[Change detection data]
Content starts

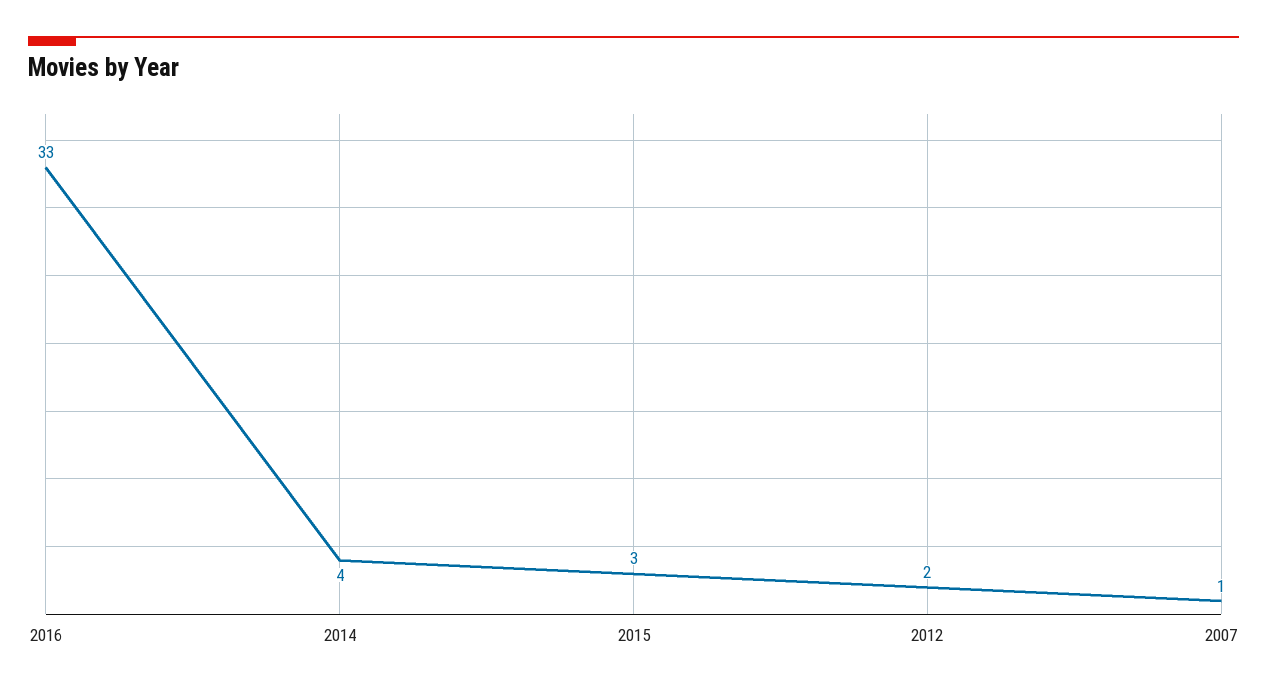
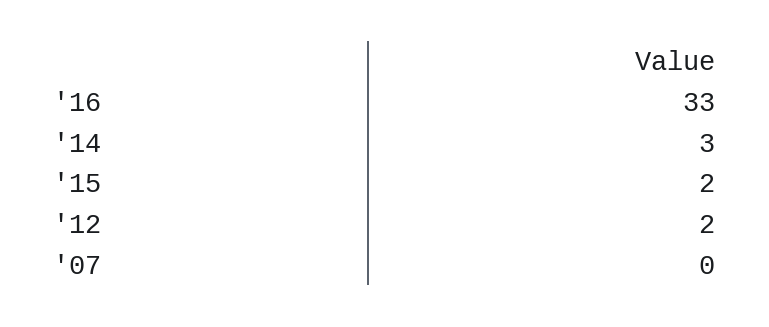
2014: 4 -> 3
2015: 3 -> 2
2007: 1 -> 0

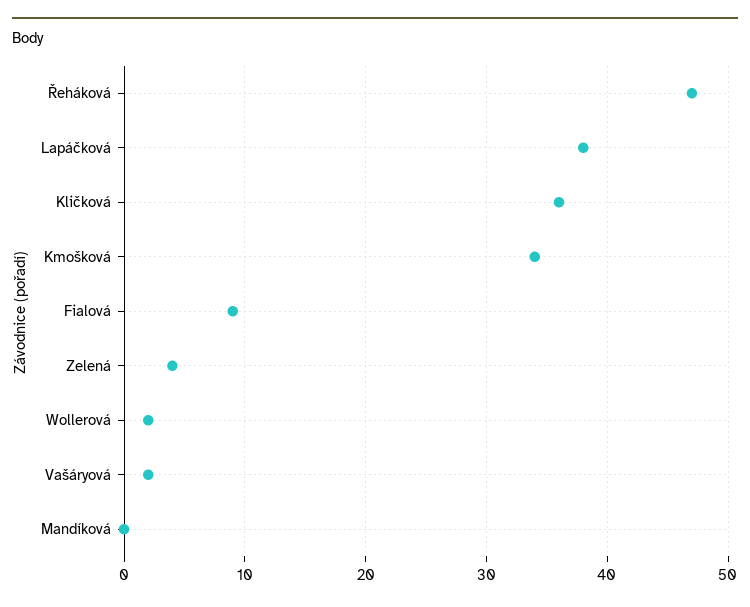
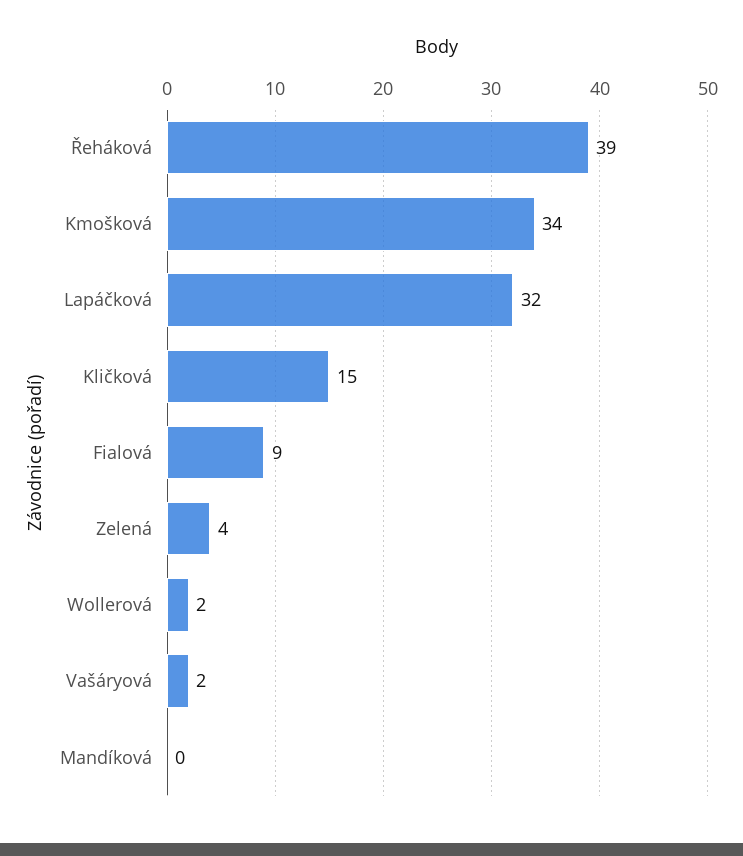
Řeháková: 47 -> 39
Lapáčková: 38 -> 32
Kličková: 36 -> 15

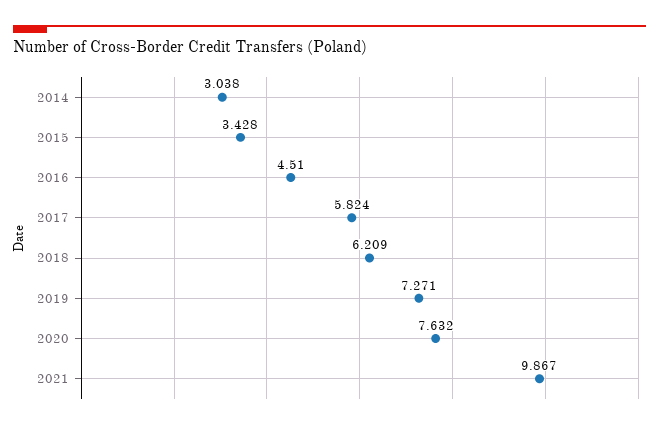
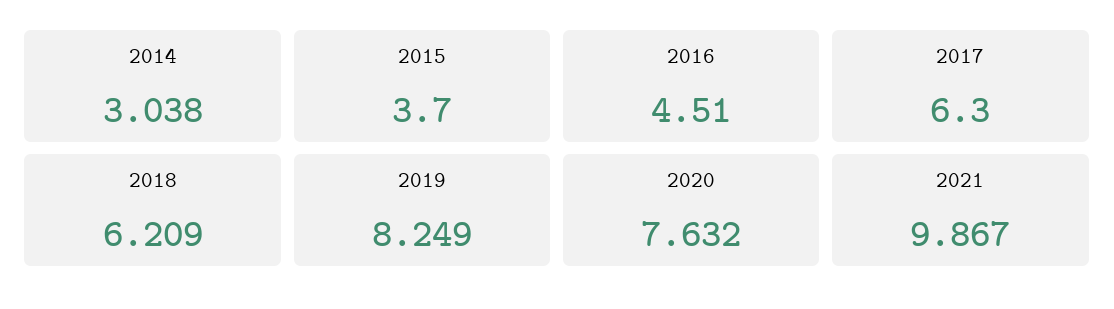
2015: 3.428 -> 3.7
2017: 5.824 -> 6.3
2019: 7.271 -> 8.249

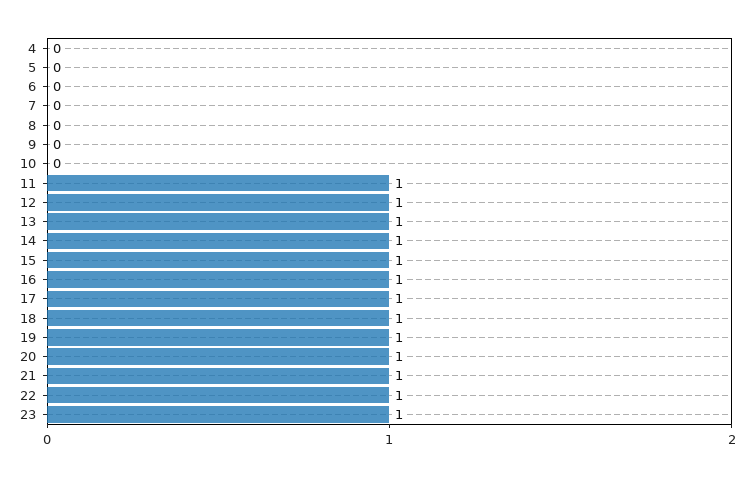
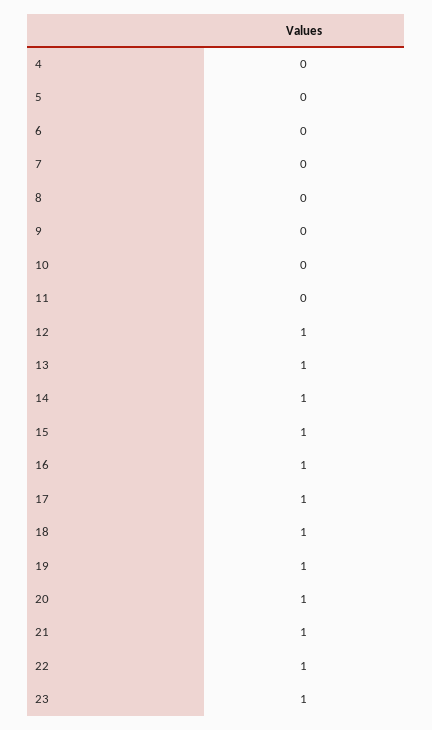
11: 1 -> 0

Content ends

__PROBLEM DETAILS__. Drop the pictures and reproduce the rest of the entries above exactly.

__REPLY TO THE EXERCISE__.
2014: 4 -> 3
2015: 3 -> 2
2007: 1 -> 0

Řeháková: 47 -> 39
Lapáčková: 38 -> 32
Kličková: 36 -> 15

2015: 3.428 -> 3.7
2017: 5.824 -> 6.3
2019: 7.271 -> 8.249

11: 1 -> 0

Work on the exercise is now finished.